I ordered the part, and haven’t even tried starting it since. 

my question is what do I do now (after I install the new part of course)? Should I drain the radiator and put all new fluid in it first? Change the oil first?? I know it could of done damage & im hoping to mitigate any further. I don’t know why I didn’t notice a different sound when the belt came off the fan… Maybe because I was debating with my 77-year-old mother who insists on being part of everything even though it’s been years she’s done any farming herself. 

I heard no difference in the motor but I would imagine that it heated up real fast once that part broke and the belt came off. Now I’m scared to death to even start it without first doing everything I can to make sure I don’t do further damage. I could just kill myself because this is my very first John Deere and I’ve always wanted a John Deere tractor. I bought the tractor with 3100 hours on it, and my dear friend who passed away said that it had been taken care of very well and should last year‘s as long as I took care of it. The nearest John Deere dealership is 100 miles away and they charge a hell of a lot to come out and look at something and I know no other mechanics. I’m hoping that someone here on this forum can guide me on what to do next before I start it again.


----------



## Hoodoo Valley (Nov 14, 2006)

Welcome to the forum! I'd top off your coolant and run it, but is attention to things such as off noises and be prepared to shut it down, but unless you severely overheated it to where oil was bubbling out you head gasket seal, your most likely okay.


----------



## BigT (Sep 15, 2014)

Hello J VanD, welcome to the tractor forum.

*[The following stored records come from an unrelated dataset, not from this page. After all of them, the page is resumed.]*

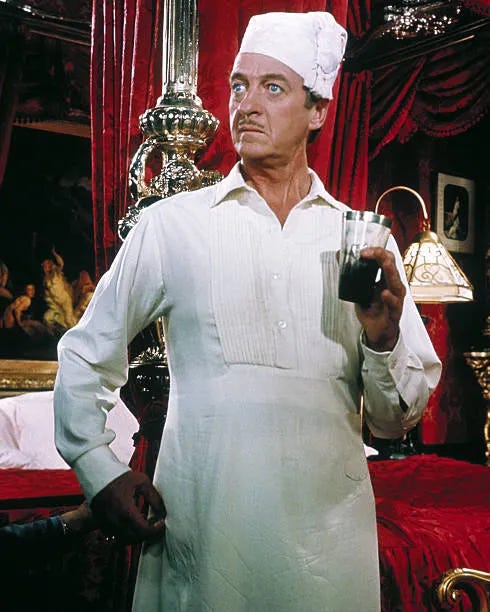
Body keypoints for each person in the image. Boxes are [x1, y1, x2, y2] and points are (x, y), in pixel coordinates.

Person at [54, 11, 441, 611]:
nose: (247, 105)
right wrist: (97, 468)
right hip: (205, 538)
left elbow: (393, 423)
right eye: (239, 86)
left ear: (318, 111)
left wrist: (383, 337)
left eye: (273, 87)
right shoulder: (173, 226)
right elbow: (84, 355)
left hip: (328, 553)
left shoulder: (360, 241)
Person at [41, 247, 78, 331]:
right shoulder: (45, 280)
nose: (45, 267)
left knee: (69, 321)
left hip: (65, 301)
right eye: (44, 265)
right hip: (56, 305)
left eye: (47, 265)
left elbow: (61, 264)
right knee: (47, 319)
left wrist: (54, 254)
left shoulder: (56, 273)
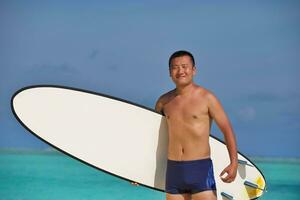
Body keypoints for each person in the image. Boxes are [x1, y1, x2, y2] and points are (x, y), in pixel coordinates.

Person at [155, 50, 238, 200]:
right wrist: (139, 170)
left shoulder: (207, 98)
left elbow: (227, 129)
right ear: (169, 72)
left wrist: (234, 162)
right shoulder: (163, 102)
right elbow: (156, 137)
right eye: (175, 67)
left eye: (185, 66)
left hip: (200, 169)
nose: (180, 71)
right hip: (173, 171)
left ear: (194, 70)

The engine didn't get extremely hot if the flasher just started when you were observing the high reading on the temperature gauge. All you have to do is top up the coolant (don't use water) after getting the Idler and belt back in operation. Use the recommended John Deere coolant.

This can also happen if you are working in extremely dirty conditions (dust & chaff), and the radiator becomes covered to the point that air cannot get through. When the temperature flasher comes on, the computer immediately removes the load from the engine.


----------



## J VanD (Oct 27, 2019)

BigT said:


> Hello J VanD, welcome to the tractor forum.
> 
> The engine didn't get extremely hot if the flasher just started when you were observing the high reading on the temperature gauge. All you have to do is top up the coolant (don't use water) after getting the Idler and belt back in operation. Use the recommended John Deere coolant.
> 
> This can also happen if you are working in extremely dirty conditions (dust & chaff), and the radiator becomes covered to the point that air cannot get through. When the temperature flasher comes on, the computer immediately removes the load from the engine.



The radiator, screen, and everything was pristine, hadn’t run it yet in the field to get dusty, as field prep, planting time hadn’t happened yet, so the only thing I can see that is possible would be the fan belt coming off, right? It seemed like it took a very long time to even register a temperature above a couple bars anytime I ran it, then when this happened it went from 2 bars at a low idle, got off the tractor for probably a 1/2 hour and as I sat in the seat it started flashing hot & I turned it off right away. So I should just top off the coolant and check the oil... no need to flush the radiator and replace all the coolant and all that stuff. I will do that and listen for noises... 

I miss my dear friend, the retired John Deere mechanic who died a miserable lonely death from coved-19. Without a person by his side... a overheated tractor is really nothing when the person that could of fixed it is gone in such a lonely senseless way... Thank you for your advise, and please stay safe out there. At least tractor work has social distancing built right into it.


----------



## Hoodoo Valley (Nov 14, 2006)

Sorry to hear about your friend Van. That just sucks. Plenty of people getting upset about the attempts to keep people separated right now, to slow the spread down. Really has been a game changer, no doubt. Stay safe out there and good luck with your John Deere!


----------



## BigT (Sep 15, 2014)

As you stated, "just top off the coolant and check the oil... no need to flush the radiator and replace all the coolant and all that stuff". Keep an eye on it, but everything should be normal.
Down here in Texas, we just opened the beaches and they were swarmed with people yesterday.... wish us luck....


----------